This year's silicon.com Skills Survey has thrown up a number of surprising results, but one area where it was difficult to make predictions was with the role of women in the IT workplace.
In total, 13 percent of 3,830 respondents to this year's survey were women -- down on last year's figure of 15.3 percent. While some people still think of the female techie as a myth of Bigfoot proportions this result shows that women are established in the high-tech sector.
More specifically, of those female respondents 17.2 percent currently work as IT managers, 11.9 percent work as IT consultants and 4.5 percent hold the post of IT director or chief information officer -- showing that the once male-dominated world of high-tech may be starting to lose its single-sex status, even among some of the most senior roles.
While it is clearly true that fewer women are working in IT, for reasons outside the remit of this survey, those who are in the workforce appear to be enjoying near parity with their male colleagues in terms of percentage representation in certain sectors.

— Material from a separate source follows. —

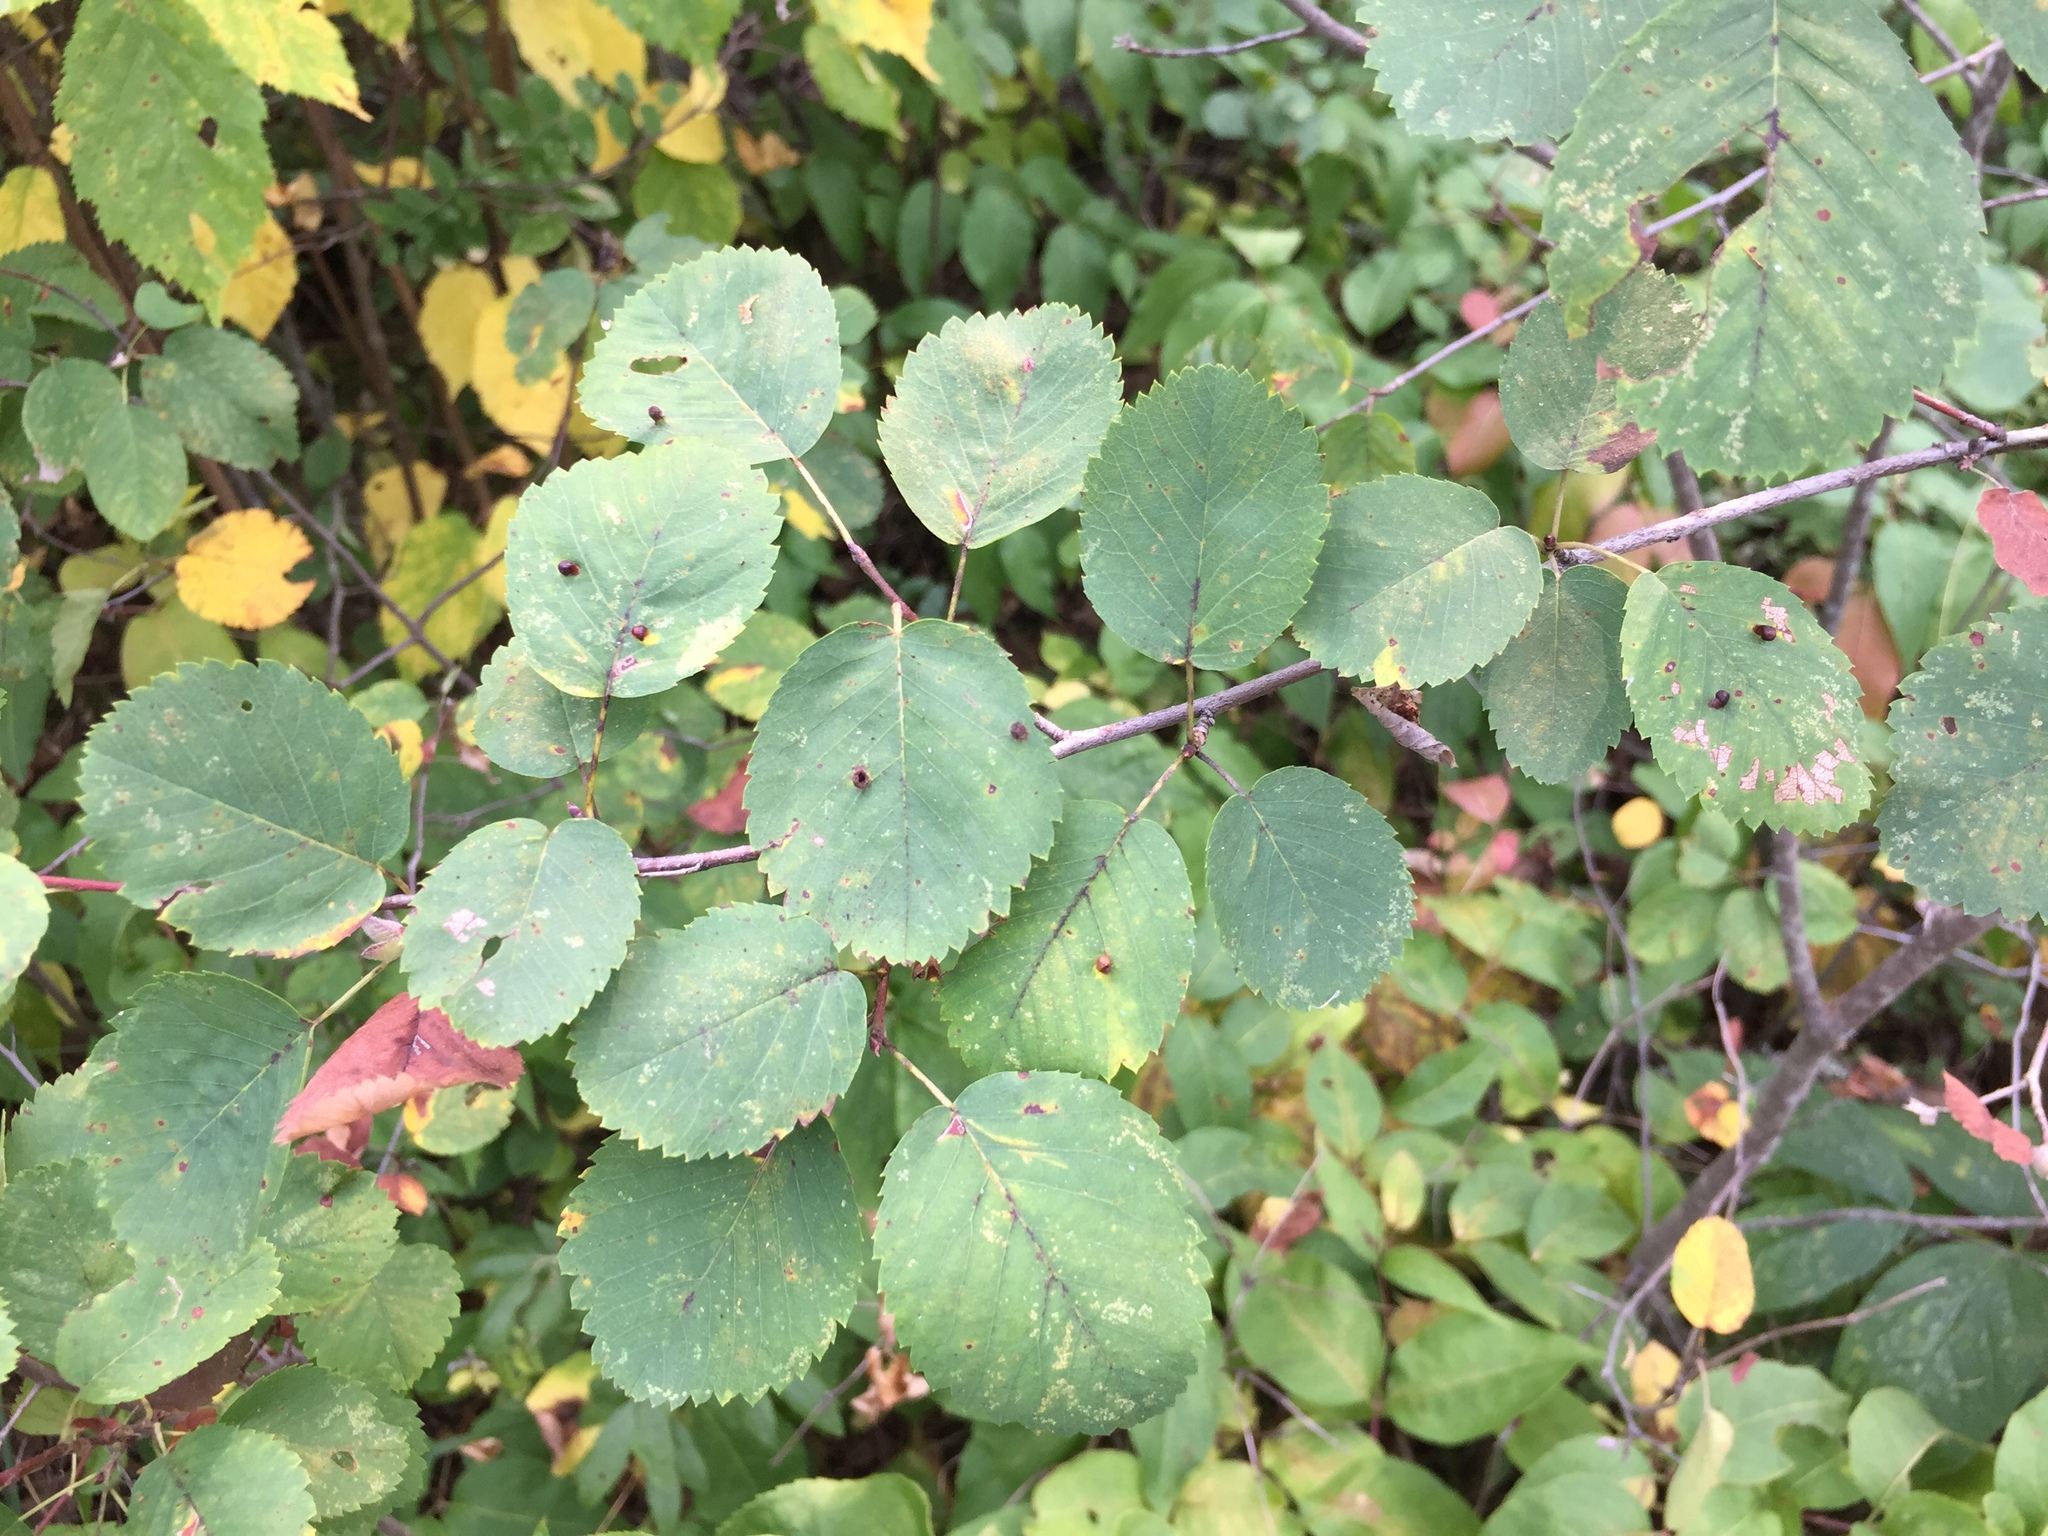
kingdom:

The demographics of the IT manager and vendor categories reveal the closest comparative figures. While 17.2 percent of the women surveyed work as IT managers, the figure for men is 20 percent. Of all our respondents, 3.3 percent of women work for a vendor, while the figure for men is 3.8 percent.
In fact one position where women appear to have the upper hand is that of e-commerce director/manager. With e-commerce still a relatively recent addition to many companies offerings it may be that such posts may be safeguarded from the cronyism and 'old boys' network that are inherent in appointing people to more traditional roles.
And indeed there is still some way to go before we talk about true equality across the board. Where the gulf starts to widen is with the more senior positions. While 4.5 percent of female respondents are currently in board director positions, the figure for male respondents is 8 percent.
However, the gulf between men and women is perhaps greatest in terms of salary. The majority of female respondents -- 68.5 percent -- are earning less than £40,000 per year, with almost a third -- 32.3 percent -- earning less than £25,000.
For men, the money is far better. While the majority still earn less than £40,000 per year the actual figure, 54.8 percent, is much lower and there are far fewer -- 20 percent -- earning less than £25,000 per year.
At the higher end of the pay scale this means 32.5 percent of women earn more than £40,000, compared to 45.2 percent of men. And in the very upper echelon, 2.7 percent of female respondents are earning more than £110,000 per year, compared to 3.5 percent of males.